Top Singapore collectors come together to showcase the nude art they own

 Helmi Yusof
Published Thu, Dec 8, 2022 · 06:05 PM
    • Cheong Soo Pieng's Balinese Maidens, a Chinese ink and colour painting from 1952.
    • Cheong Soo Pieng's Balinese Maidens, a Chinese ink and colour painting from 1952. PHOTO: COURTESY OF THE ESTATE AND LINDA NEO & ALBERT LIM

    A SMALL but excellent exhibition on nude art is set to bust our anxieties over nudity. As the organisers of the Collecting Bodies exhibition point out, nude art hangs on the walls of many major art museums around the world, especially in Europe and America. But here in Asia, even in cosmopolitan cities such as Singapore and Tokyo, people appear ambivalent about the depiction of bare breasts and penises in art. 

    In the virtual world, social media sites such as Facebook and Instagram have removed images featuring nudity, even when it is partial or abstracted.
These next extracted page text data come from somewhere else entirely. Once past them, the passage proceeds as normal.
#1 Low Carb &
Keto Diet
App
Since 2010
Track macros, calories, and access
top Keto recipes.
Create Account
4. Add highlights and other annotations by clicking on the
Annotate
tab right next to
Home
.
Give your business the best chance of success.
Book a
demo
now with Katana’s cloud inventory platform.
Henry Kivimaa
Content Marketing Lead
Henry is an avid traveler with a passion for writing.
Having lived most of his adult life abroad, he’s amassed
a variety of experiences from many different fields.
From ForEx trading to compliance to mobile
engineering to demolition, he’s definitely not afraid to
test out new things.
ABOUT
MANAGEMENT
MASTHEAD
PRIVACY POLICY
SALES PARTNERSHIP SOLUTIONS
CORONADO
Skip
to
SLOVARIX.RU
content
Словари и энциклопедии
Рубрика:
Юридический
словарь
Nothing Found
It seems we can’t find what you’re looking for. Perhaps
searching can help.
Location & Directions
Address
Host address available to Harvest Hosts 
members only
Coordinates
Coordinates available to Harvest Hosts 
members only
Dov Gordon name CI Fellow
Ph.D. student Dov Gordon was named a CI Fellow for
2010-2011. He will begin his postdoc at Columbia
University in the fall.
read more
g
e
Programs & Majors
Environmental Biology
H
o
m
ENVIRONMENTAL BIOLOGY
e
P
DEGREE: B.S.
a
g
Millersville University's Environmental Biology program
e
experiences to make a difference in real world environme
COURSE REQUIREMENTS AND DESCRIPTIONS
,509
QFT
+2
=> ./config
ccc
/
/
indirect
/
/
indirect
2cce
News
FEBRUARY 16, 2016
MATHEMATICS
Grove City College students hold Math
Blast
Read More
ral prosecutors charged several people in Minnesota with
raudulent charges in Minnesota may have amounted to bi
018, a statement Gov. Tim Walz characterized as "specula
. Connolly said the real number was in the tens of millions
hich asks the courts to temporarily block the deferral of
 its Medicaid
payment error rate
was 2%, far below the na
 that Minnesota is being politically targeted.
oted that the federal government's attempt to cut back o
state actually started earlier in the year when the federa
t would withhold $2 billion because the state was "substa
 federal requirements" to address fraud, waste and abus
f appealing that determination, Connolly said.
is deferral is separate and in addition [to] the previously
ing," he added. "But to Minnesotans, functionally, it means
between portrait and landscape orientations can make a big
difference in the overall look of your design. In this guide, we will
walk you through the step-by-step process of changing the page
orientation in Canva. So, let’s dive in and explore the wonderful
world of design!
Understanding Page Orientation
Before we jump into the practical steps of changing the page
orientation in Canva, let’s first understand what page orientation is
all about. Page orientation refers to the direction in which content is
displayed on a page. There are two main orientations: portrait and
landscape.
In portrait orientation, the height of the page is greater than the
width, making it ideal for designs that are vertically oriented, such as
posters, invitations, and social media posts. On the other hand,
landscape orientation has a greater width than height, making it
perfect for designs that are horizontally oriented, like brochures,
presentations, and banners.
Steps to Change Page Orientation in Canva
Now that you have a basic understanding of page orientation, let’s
Most famously in 2016, Facebook took down a Pulitzer Prize-winning Vietnam War picture of a naked girl running away from napalm bombs (which is dubbed the Napalm Girl photo, which is incidentally now on display at the National Gallery Singapore’s Living Pictures exhibition) – only to backtrack and reinstate the photo after a global outcry. 

    For Chen Yanyun, this collective nervousness and unease over nudity was precisely what led her to focus her doctoral thesis at The European Graduate School on nudity in art in Singapore. And when art advocate Chong Huai Seng and his daughter Ning invited her to curate a show on nude art at their independent art space The Culture Story, she naturally accepted.